Proteus, who doesn't seem to understand the precise ways in which absence makes the heart grow fonder, is miffed that his double-double-crossing does not endear him to Silvia. She runs away, and is captured by the very brigands who have adopted Valentine. She's rescued by Proteus who, when she still rebuffs him, threatens to rape her. At which point Valentine steps out from behind a tree and disarms Proteus - both literally and figuratively. So impressive is Proteus's repentance that Valentine makes him a present of Silvia. "All that was mine in Silvia I give thee," is the line; and though there have been attempts to prove that it doesn't mean what it appears to mean, or that it's a satire on exaggerated Renaissance ideals of friendship, it's very hard to make them stick. It certainly appalls Julia, who is still in disguise and, fearing that she may be about to lose her man again, faints dead away. This is the most notorious crux in the play and I wondered, given all the publicity, how Shakespeare in the Ruff were going to confront it.

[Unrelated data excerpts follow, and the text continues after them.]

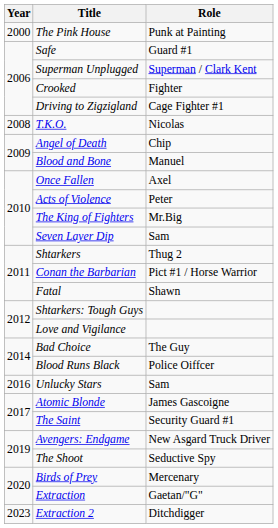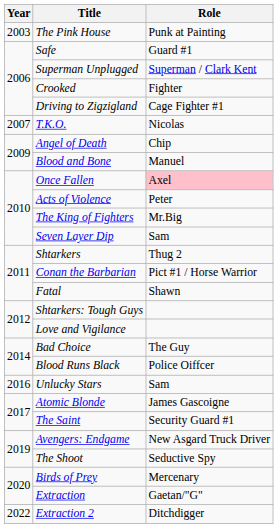The Pink House | Year: 2000 -> 2003
T.K.O. | Year: 2008 -> 2007
Once Fallen | Role: no background -> pink background
Extraction 2 | Year: 2023 -> 2022
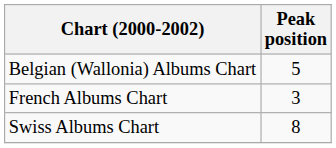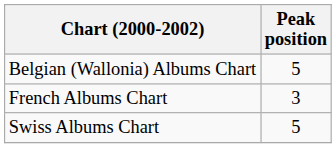Swiss Albums Chart | Peak position: 8 -> 5
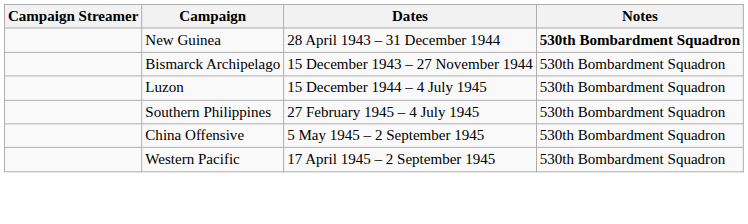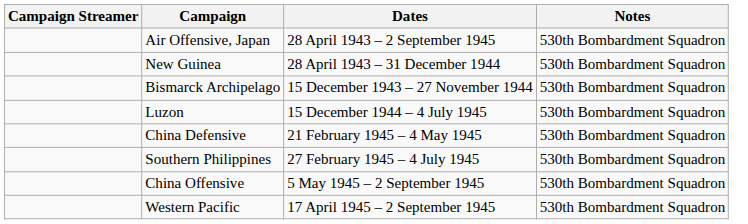+ row: Air Offensive, Japan | 28 April 1943 – 2 September 1945 | 530th Bombardment Squadron
New Guinea | Notes: bold -> normal
+ row: China Defensive | 21 February 1945 – 4 May 1945 | 530th Bombardment Squadron
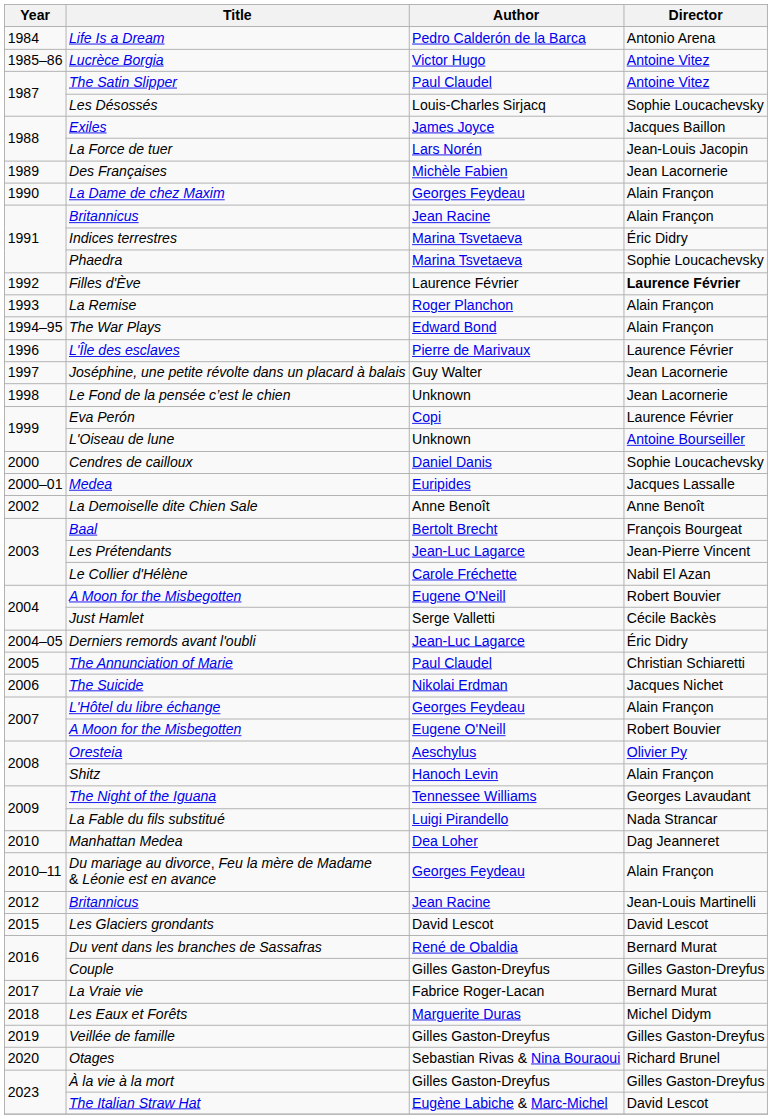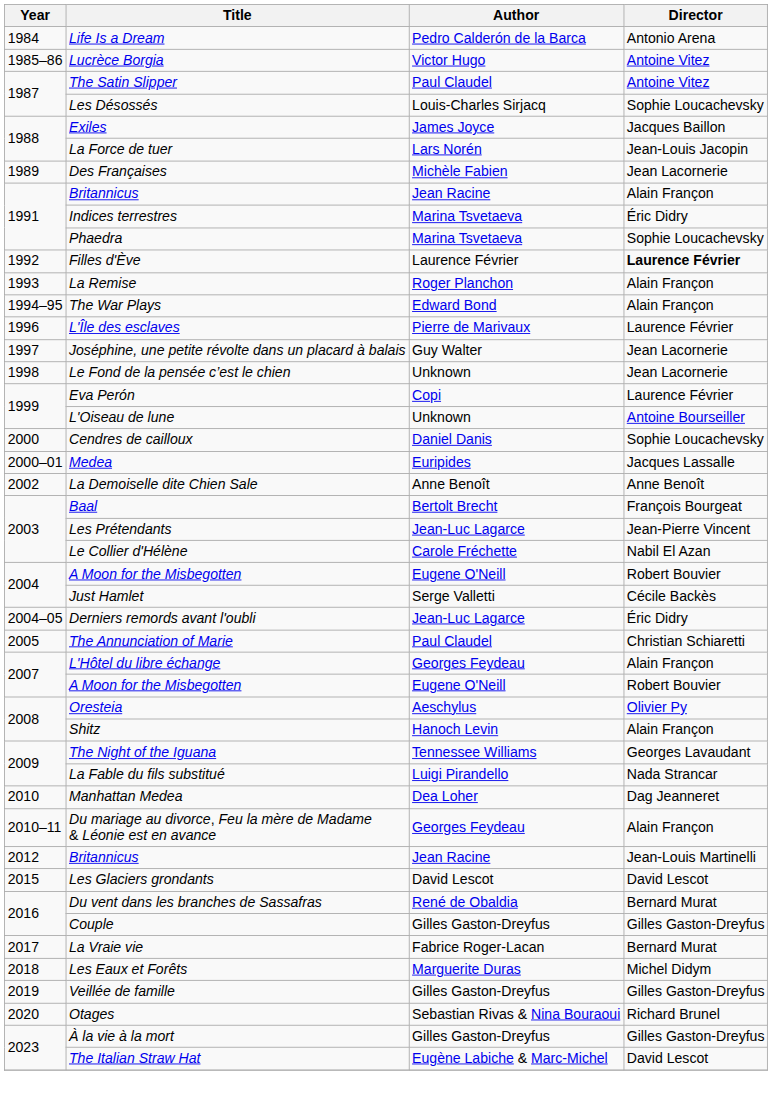- row: 1990 | La Dame de chez Maxim | Georges Feydeau | Alain Françon
- row: 2006 | The Suicide | Nikolai Erdman | Jacques Nichet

They don't. They simply cut the line; and the play goes merrily on without it. Having skirted the big problem, the Shakespeare-in-the-Ruffians (their coinage, and I like it) set about solving a less obvious one. Julia, they reason, can't possibly take Proteus back without a murmur, not after all he's put her through. Throughout the evening, they've been buffing up an admittedly slender script by throwing in lines from elsewhere in the complete works; passages have been lifted from As You Like It, Measure for Measure and even Othello. Now, at the close, they borrow the bittersweet finale of another early but far wiser comedy, Love's Labour's Lost. As it's not every week that I get to withhold the ending of a Shakespeare play, I won't say precisely how this works. But work it does. And since the show is frankly advertised as an adaptation, with an abbreviated title, there's no call to get purist about it.

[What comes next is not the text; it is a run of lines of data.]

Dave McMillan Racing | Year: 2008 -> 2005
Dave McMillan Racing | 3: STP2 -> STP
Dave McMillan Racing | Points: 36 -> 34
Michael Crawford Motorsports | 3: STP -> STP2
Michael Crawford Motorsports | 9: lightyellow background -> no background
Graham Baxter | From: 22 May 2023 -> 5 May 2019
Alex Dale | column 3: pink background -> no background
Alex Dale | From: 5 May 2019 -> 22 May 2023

In fact, I could wish they'd gone further. In their version Valentine still pairs off with Silvia, with the production's full approval. But they might have made something of the fact that, in the last two pages of the text as written, neither lady gets to say a word. This isn't unusual in a Shakespeare comedy; even the most spirited and loquacious heroines tend to go very quiet at the end, probably because that's when the plot lines have to be tied up and it falls to someone in authority, in those days invariably a man, to sort them out. (The only exception is Portia, who's still in charge at the end of The Merchant of Venice by virtue of being the richest and therefore most powerful person on the scene, which happens to be her own house.) Still, it would be perfectly possible to suggest that Julia and Silvia are silently protesting the ways in which their destinies are being decided. I doubt if that crossed Shakespeare's mind, but he isn't around to tell us.

Brendan McMurtry-Howlett's production, though, has merrier and mellower ends in view. Among a hardworking and multi-tasking cast, there are especially alert performances from Lesley Robertson as Julia, and from Adrian Morningstar as a fresh-faced Proteus in whose mouth butter would not stand the slightest chance of melting and who really does seem capable of persuading himself that every lie he tells is justified. For his most villainous soliloquy the director has him cunningly flanked by the two people he's about to ruin. Trudy Weiss, who though Canadian was last seen by me at the National Theatre in London, shows what an advantage experience and authority can be when you have a Duchy to run. The clown scenes, often this play's salvation, are here subdued; even the dog, for whom the company may partly have been named, fails to take full advantage of what has been called the best canine role ever written. David Patrick Flemming, playing three parts, is best as the rejected suitor Thurio, a rich rube from Tennessee, or somewhere deeply Southern, whose departure with a line that couldn't be found in any Shakespeare play was, I confess, my favourite moment. I feel less tolerant about the substitution of a country ballad for the justifiably famous Who Is Silvia? Update the tune, by all means, but the words, the reiteration of her rival's name, have to be kept intact if they are to have their proper painful effect on the eavesdropping Julia.